#### Kullback-Leibler (KL) Divergence
- KL divergence measures the relative entropy between two probability distributions. It's often used in machine learning and information theory.
- Pros:
    - Computationally efficient
    - Directly interpretable in terms of information theory
    - Works well for comparing discrete distributions
- Cons:
    - Not symmetric (KL(P||Q) ≠ KL(Q||P))
    - Undefined if Q(x) = 0 and P(x) ≠ 0
    - Doesn't satisfy `triangle inequality`
        - The `triangle inequality` is a fundamental concept in mathematics, especially in geometry and linear algebra. It states that for any triangle, the sum of the lengths of any two sides must be greater than or equal to the length of the third side. 

#### Wasserstein Distance
- Also known as Earth Mover's Distance, it measures the minimum "cost" of transforming one distribution into another.
- Pros:
    - Provides a true metric (symmetric and satisfies triangle inequality)

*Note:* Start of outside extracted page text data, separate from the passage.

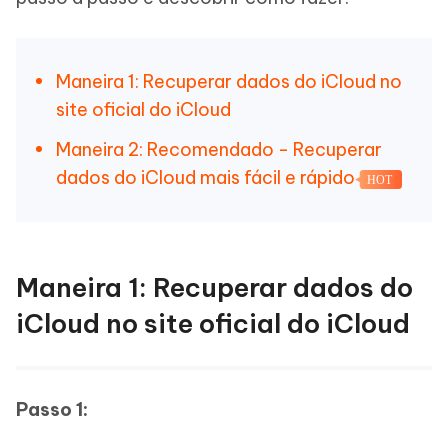
Maneira 1: Recuperar dados do iCloud no
site oficial do iCloud
Maneira 2: Recomendado - Recuperar
dados do iCloud mais fácil e rápido
HOT
Maneira 1: Recuperar dados do
iCloud no site oficial do iCloud
Passo 1:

    - Works well for continuous distributions
    - More robust when distributions have little or no overlap
- Cons:
    - Can be computationally expensive, especially for high-dimensional data
    - May be less intuitive to interpret than KL divergence

#### Choosing Between Them
- If your distributions are discrete and you're interested in information-theoretic interpretations, KL divergence might be preferable.
    - A discrete distribution describes the probability distribution of a random variable that can take on a finite or countable number of distinct values. In simpler terms, it represents the likelihood of different outcomes in scenarios where the outcomes are distinct and separate (like rolling a die or flipping a coin). 

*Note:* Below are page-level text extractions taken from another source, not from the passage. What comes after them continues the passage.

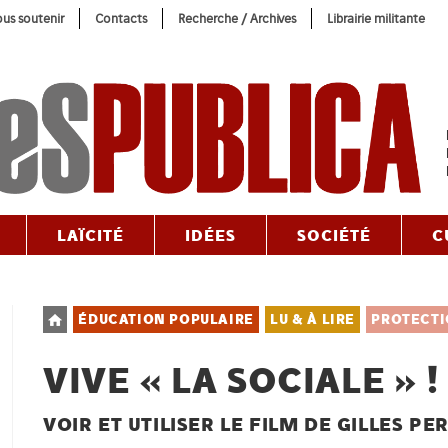
us soutenir
Contacts
Recherche / Archives
Librairie militante
LAÏCITÉ
IDÉES
SOCIÉTÉ
C
Post
ÉDUCATION POPULAIRE
LU & À LIRE
PROTECTI
category:
VIVE « LA SOCIALE » !
VOIR ET UTILISER LE FILM DE GILLES PE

- If you're dealing with continuous distributions or need a true metric, Wasserstein distance could be more appropriate.
    - A continuous distribution describes the probability distribution of a random variable that can take on any value within a given range or interval, which may be finite or infinite. Unlike discrete distributions, where probabilities are assigned to individual outcomes, continuous distributions involve probabilities over intervals, as the probability of any specific point is zero. 
- Consider computational resources: KL divergence is generally faster to compute.
- Think about the nature of your data: Wasserstein distance is often better for comparing distributions with different supports.
- Remember, the choice between these methods can significantly impact your analysis, so choose wisely based on your specific use case and data characteristics!